Resting is ESSENTIAL to juicy meat of all kinds, whether it's a turkey or a steak. If you cut it immediately after cooking, the juices will all run out. Result: very dry, tough meat.


----------



## vyshtia (Oct 15, 2005)

I have a Taylor probe thermometer with pager - I stuck the probe into the thick part of the thigh and left it there during the entire cooking and resting period. I let it sit for 1/2 hr before carving, but didn't cover with foil while it was resting. I'll have to do that next time because while it was resting I watched to see if the temperature rose and it didn't, it started falling...and I was wondering about that too. When I was carving, the juice was clear, but at the bottom of the cutting board - where a lot of juice was accumulating - it was pinkish and that's when family members freaked out. =(


----------



## mredikop (Dec 6, 2006)

The covering with foil is essential during the resting period. That maintains/increases the temperature and let's the meat "settle" so it is easier to carve. Without the foil it cools too fast. Now I am no expert at cooking turkeys so I may have missed a point here so if anyone can counter sink this let me know. Also let me know if I am incorrect about any of this.


----------



## castironchef (Oct 10, 2005)

Any way you look at it, even the best thermometer only measures the temperature at the place where it is. That may not be enough.

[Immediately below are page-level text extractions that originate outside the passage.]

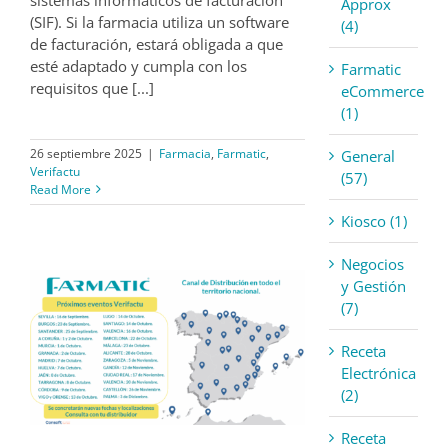
Approx
(SIF). Si la farmacia utiliza un software
(4)
de facturación, estará obligada a que
esté adaptado y cumpla con los
Farmatic
requisitos que [...]
eCommerce
(1)
26 septiembre 2025
|
Farmacia
,
Farmatic
,
General
Verifactu
(57)
Read More
Kiosco (1)
Negocios
y Gestión
(7)
Receta
Electrónica
(2)
Receta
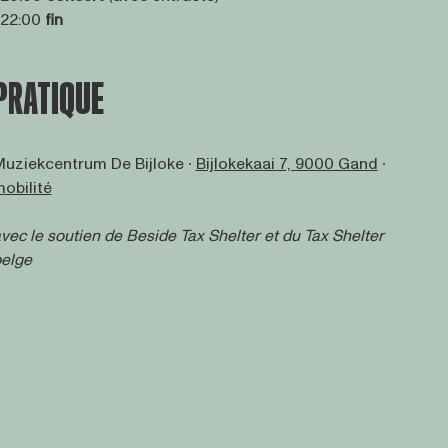
 22:00
fin
PRATIQUE
uziekcentrum De Bijloke ∙
Bijlokekaai 7, 9000 Gand
∙
obilité
vec le soutien de
Beside Tax Shelter
et du Tax Shelter
elge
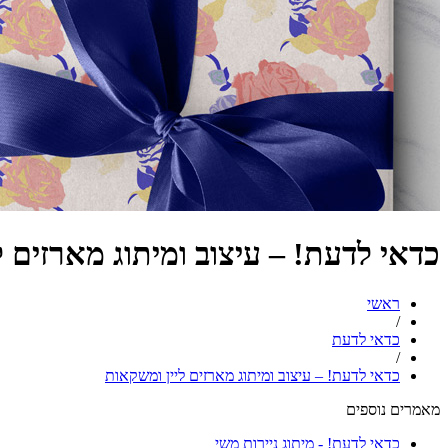
כדאי לדעת! – עיצוב ומיתוג מארזים ל
ראשי
/
כדאי לדעת
/
כדאי לדעת! – עיצוב ומיתוג מארזים ליין ומשקאות
מאמרים נוספים
כדאי לדעת! - מיתוג ניירות משי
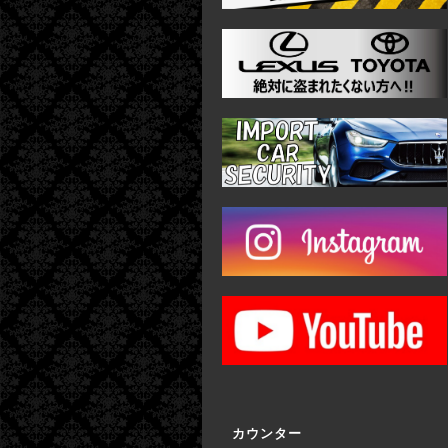
カウンター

Your thigh may have reached 177 F, but that doesn't mean that the rest of the bird did. Factors to consider include the placement of the probe, whether the turkey was on a rack, whether the turkey was stuffed (a bad idea, IMHO) and whether your oven heats evenly.

For instance, if your turkey were sitting on roasting pan, the pan itself may have prevented sufficient heat from entering the lower parts so that a thigh may be 177 F, but the bottom areas were significantly cooler. Or, if you stuffed the turkey, the stuffing will be unsafe until the center of it reaches about 165 F (depending upon which food safety expert you rely) and it will absorb heat from other parts of the turkey. So, your thigh may be 177, but the interior of the turkey may be considerably cooler. Or, your oven may be hotter on one side than the other (bad element, bad convection, door leak, etc.) and one thigh could register 177 F, but the other side could be much cooler.

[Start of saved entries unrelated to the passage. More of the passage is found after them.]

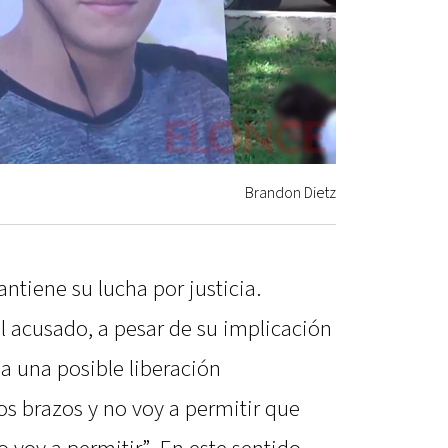
Brandon Dietz
ntiene su lucha por justicia.
 acusado, a pesar de su implicación
 a una posible liberación
los brazos y no voy a permitir que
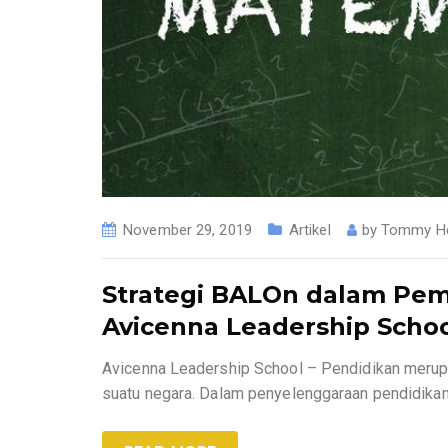
November 29, 2019
Artikel
by
Tommy H
Strategi BALOn dalam Pem
Avicenna Leadership Scho
Avicenna Leadership School – Pendidikan meru
suatu negara. Dalam penyelenggaraan pendidika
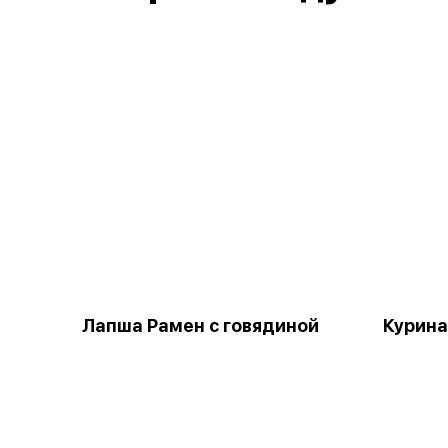
Лапша Рамен с говядиной
Курина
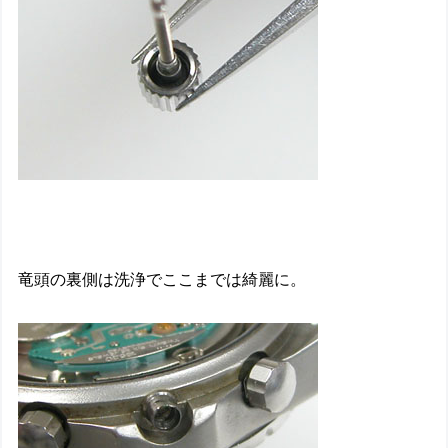
竜頭の裏側は洗浄でここまでは綺麗に。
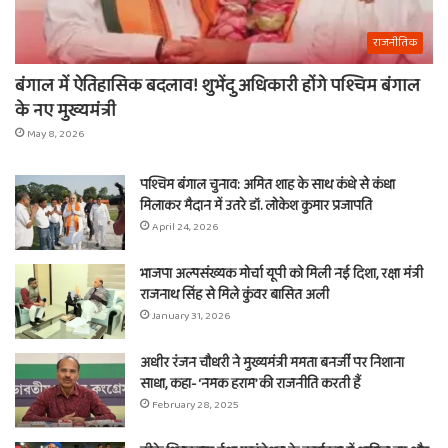
राजनीतिक
बंगाल में ऐतिहासिक बदलाव! शुभेंदु अधिकारी होंगे पश्चिम बंगाल
के नए मुख्यमंत्री
May 8, 2026
पश्चिम बंगाल चुनाव: अमित शाह के साथ कंधे से कंधा
मिलाकर मैदान में उतरे डॉ. लोकेश कुमार प्रजापति
April 24, 2026
भाजपा अल्पसंख्यक मोर्चा यूपी को मिली नई दिशा, रक्षा मंत्री
राजनाथ सिंह से मिले कुंवर बासित अली
January 31, 2026
अधीर रंजन चौधरी ने मुख्यमंत्री ममता बनर्जी पर निशाना
साधा, कहा- ‘नमक हराम’ की राजनीति करती हैं
February 28, 2025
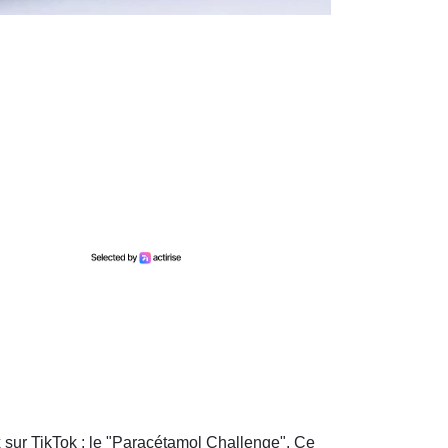
sur TikTok : le "Paracétamol Challenge". Ce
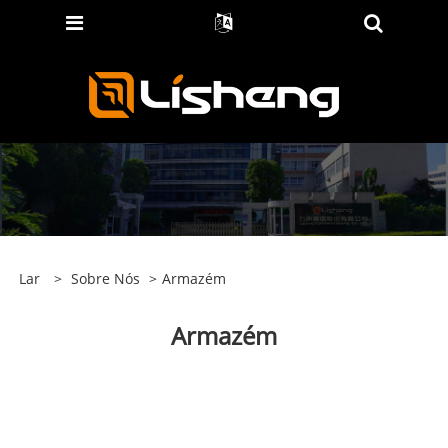
Lar
>
Sobre Nós
>
Armazém
Armazém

The problem, of course, is that turkeys have an odd shape and contain two different kinds of meat, that are properly cooked when they reach two different temperatures. Stuffing compounds that problem, by throwing off the thermodynamics and requiring that the heat reach all the way through the turkey, a hard thing to achieve without seriously overcooking the exterior portions.

Does any of the above help?


----------



## myplaceoryours (Nov 20, 2006)

I'm not sure if the "thick part of the thigh" means the same thing to everyone so I can't comment on whether or not you had the temperature probe in the correct position. If it was near a bone it would give you an inaccurate reading. My training has been to insert the temp. probe into the mid-portion of the breast about half way down the side of the bird at a position between the side and the drumstick. Another common error, besides getting the probe too near a bone, is not getting the probe in deep enough.
Hope there's something in all this that helps you identify what went wrong with your cooking method.


----------



## jock (Dec 4, 2001)

I have this problem all the time with turkey and chicken. The undercooked area is invariably where the thigh meets the body of the bird. I usually pour the pink juices into the pan with the gravy and let it cook a few more minutes. If the thigh meat is visually too underdone the thigh goes into the pan as well. 

Roasting the bird on its side (thigh side up) for 15 minutes or so in the begining - first one side then the other - helps, but for me it's too much trouble to flip a 16# bird. Post cooking the underdone bits is easier.

Jock


----------



## pampered chef (Sep 14, 2009)

Awesome Tip!


----------